Samsung Electronics is heading for its first annual earnings drop since 2011, after it revealed its short term smartphone prospects were 'uncertain' and its July-September profit would be the lowest in more than three years.
The world's smartphone leader has seen its global market share decline in annual terms for the past two quarters, according to Strategy Analytics.
It has been out-classed by Apple's iPhones in the premium segment and undercut by Chinese rivals like Lenovo and Xiaomi at the bottom end.
Samsung today said in a regulatory filing that operating profit for the third quarter likely fell 59.7 percent to 4.1 trillion won (A$4.4 billion), well below a mean forecast of 5.6 trillion won tipped by a Thomson Reuters I/B/E/S survey of 43 analysts.
This would mark the South Korean giant's weakest quarterly profit since the second quarter of 2011 and the fourth consecutive quarter of earnings declines on a yearly basis.
Samsung said in a statement that although "uncertainty" persisted in the mobile business, which accounted for nearly 70 percent of its 2013 operating profit, it "cautiously expects" higher shipments of new smartphones and strong seasonal demand for TV products.
Many analysts and investors believe the best days are behind Samsung's mobile division as it will need to sacrifice margins to keep cheaper Chinese handsets grabbing more of its smartphone turf, even though new products like the Galaxy Note 4 will help nudge profits higher in the current quarter.
"Samsung was too drunk on the memories of its past victories, which kept it from catching onto how the world was changing," HMC Investment analyst Greg Roh said before the guidance was released.
Even so, Samsung's shares were up 2.1 percent as of 0021 GMT despite the weak guidance.

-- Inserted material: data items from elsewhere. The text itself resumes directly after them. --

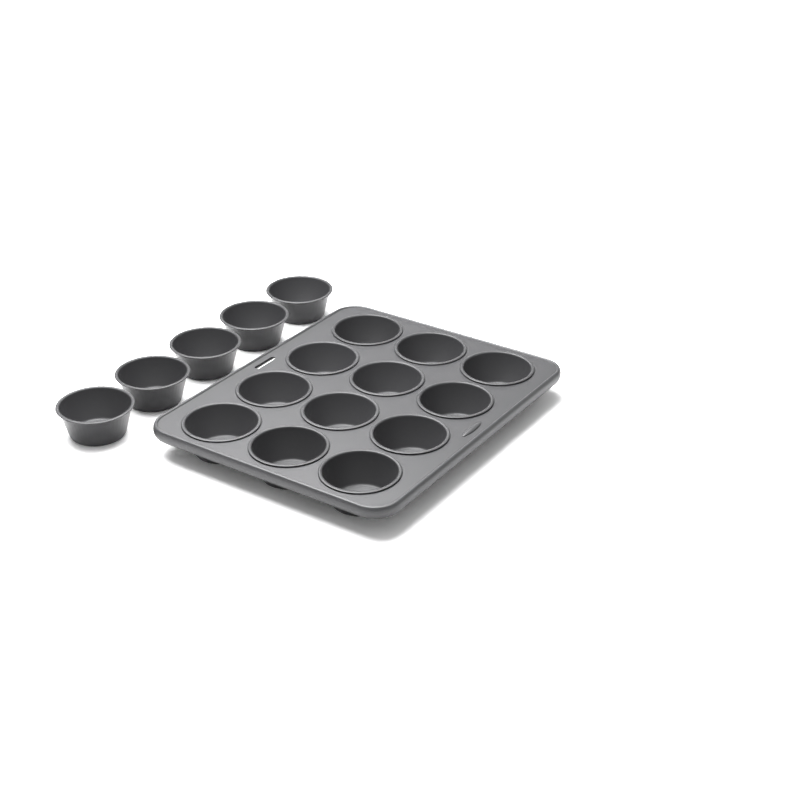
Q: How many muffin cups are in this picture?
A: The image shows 17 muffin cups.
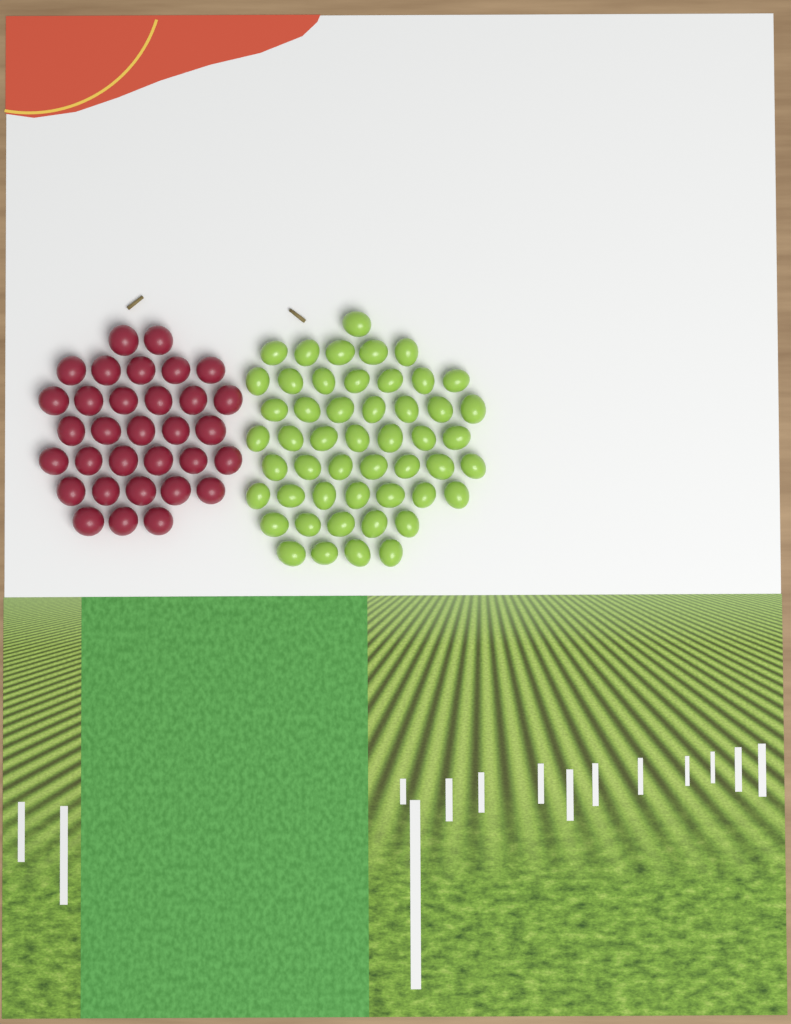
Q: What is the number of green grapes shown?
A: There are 50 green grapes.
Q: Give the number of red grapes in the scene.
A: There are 32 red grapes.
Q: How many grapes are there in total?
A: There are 82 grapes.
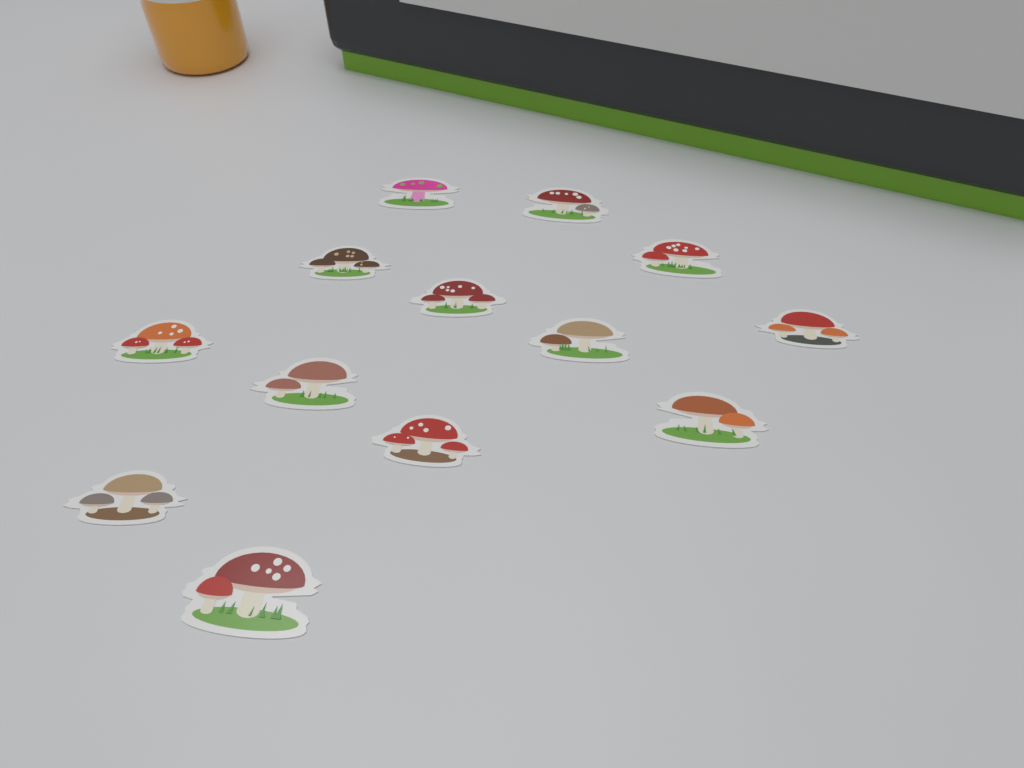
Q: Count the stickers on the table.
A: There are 13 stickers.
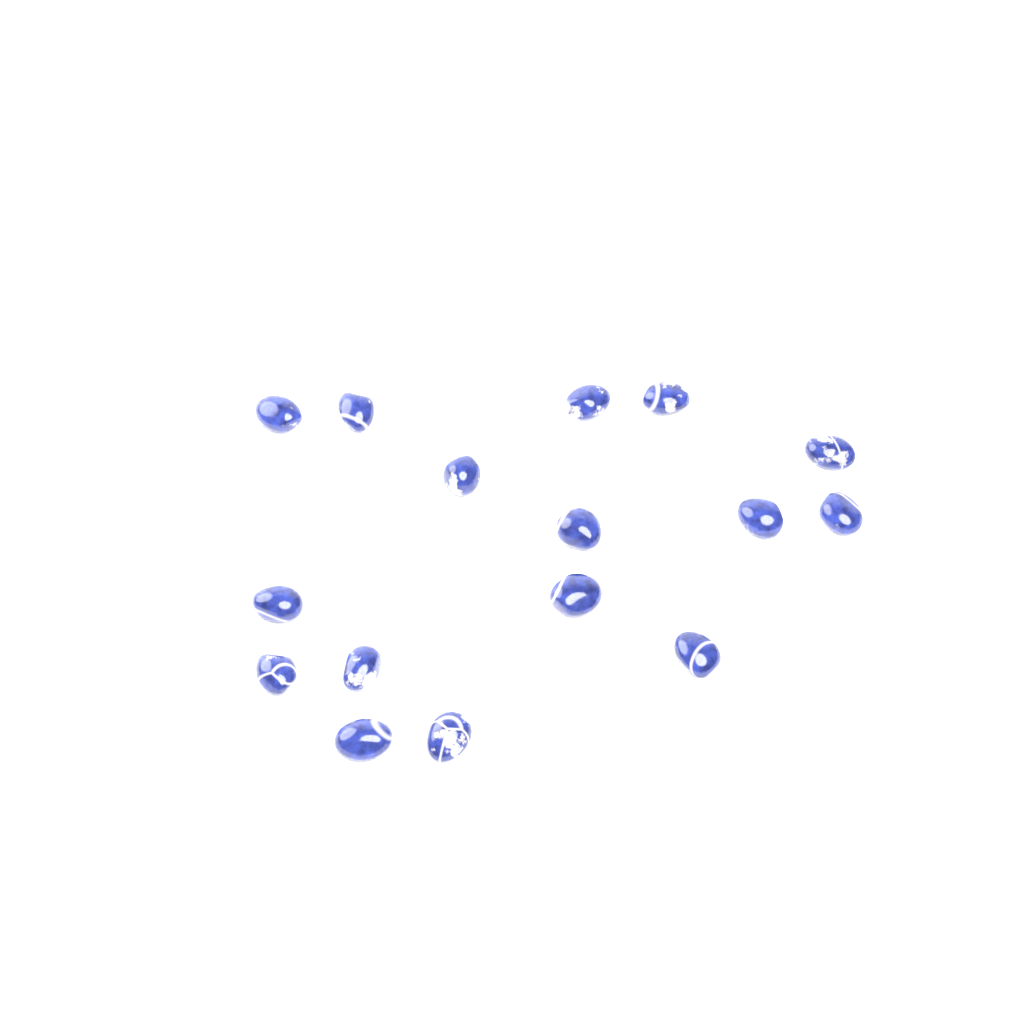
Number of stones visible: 16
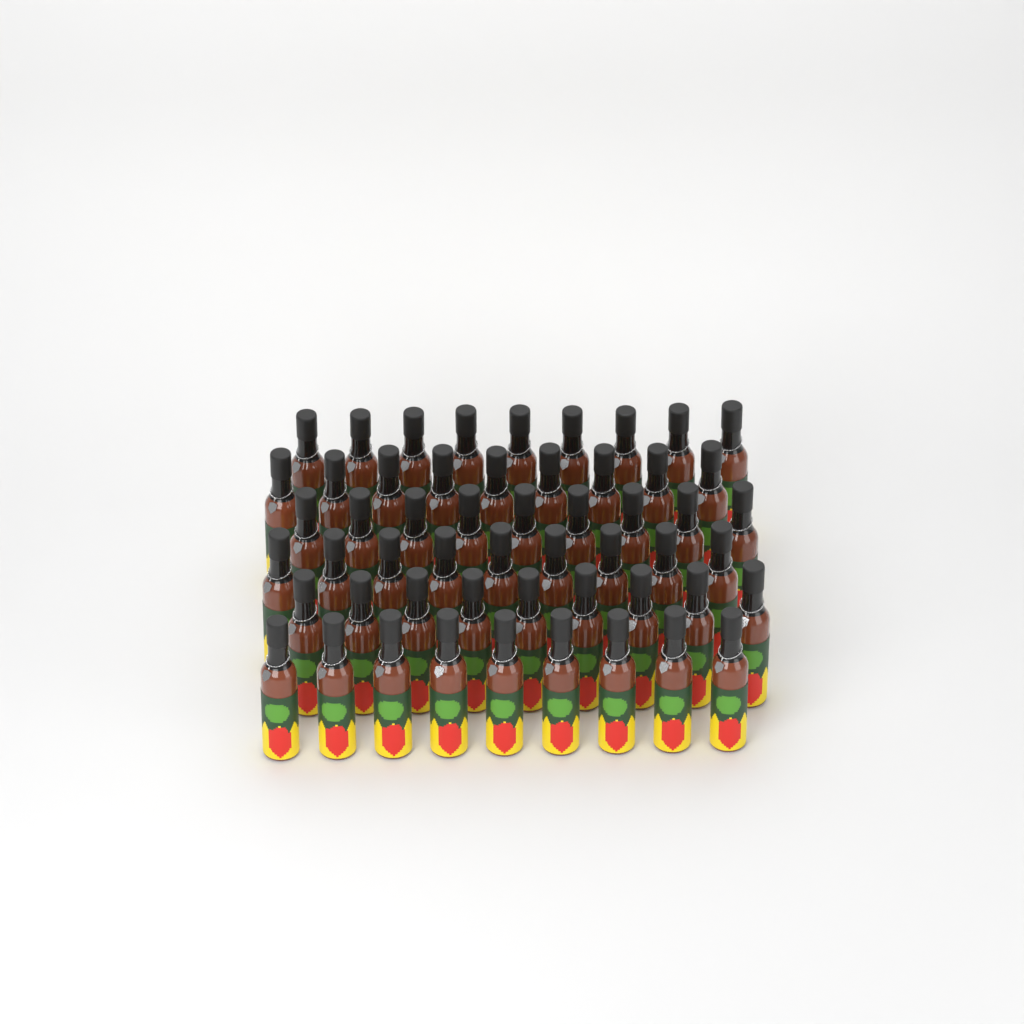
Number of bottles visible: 54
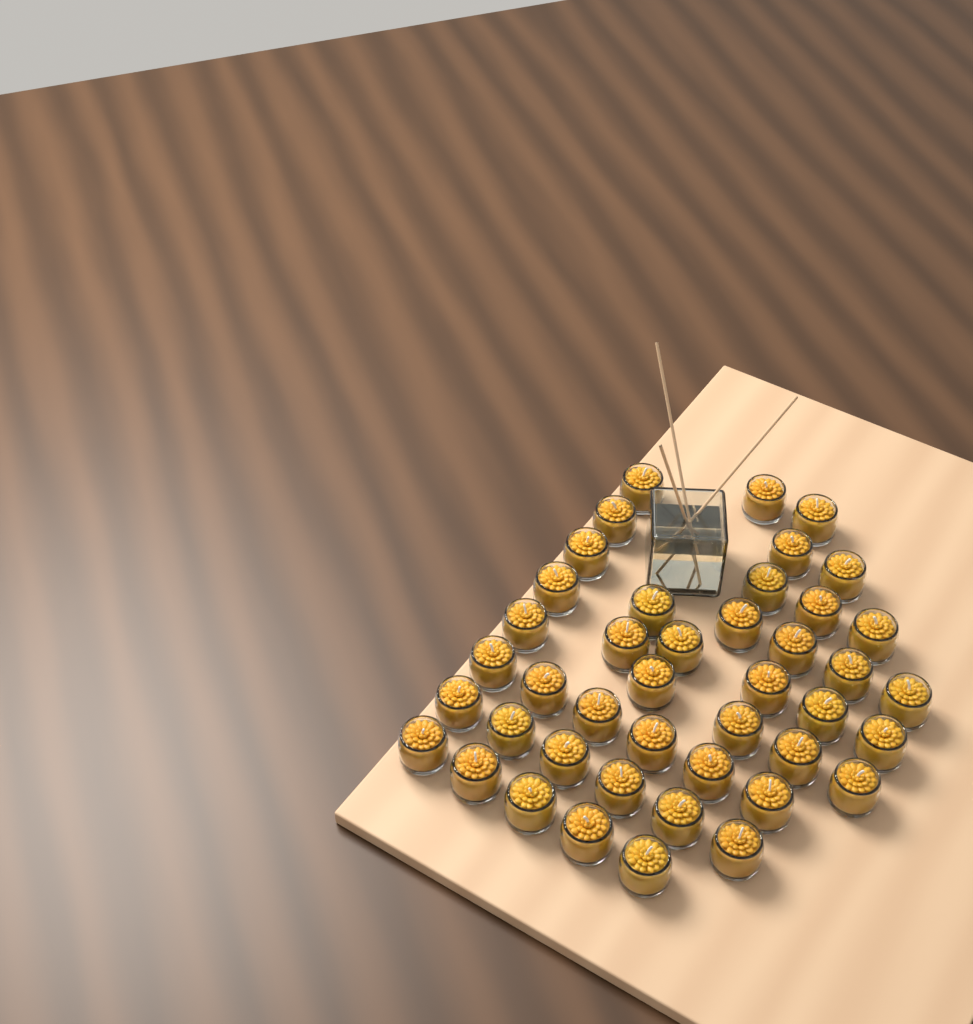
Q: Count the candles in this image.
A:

IM Investment analyst Lee Min-hee said investors appeared to be betting that the company's profits have bottomed in the third quarter.
Operating margin for the smartphone business fell in the quarter due to higher marketing expenditure and lower average selling prices, as the proportion of shipments for high-end devices fell and prices for older models dropped, Samsung said.
Samsung's chip division is a lone bright spot. The world's top memory chip maker said returns from its memory business in the third quarter improved sequentially due to strong seasonal demand.
On Monday Samsung revealed plans to spend US$14.7 billion on a new chip facility - its biggest investment in a single plant - as it leans on its semiconductor business to offset weakness in smartphones. The plant in Pyeongtaek, south of Seoul, would create 150,000 jobs.
The firm has released new premium smartphones such as the Galaxy Note 4 in recent months, featuring metal frames in a bid to address complaints about the use of plastic in the past.
Samsung aims to launch more cost-competitive devices in the mid-to-low end segments. Analysts expect these products to appear by the end of October.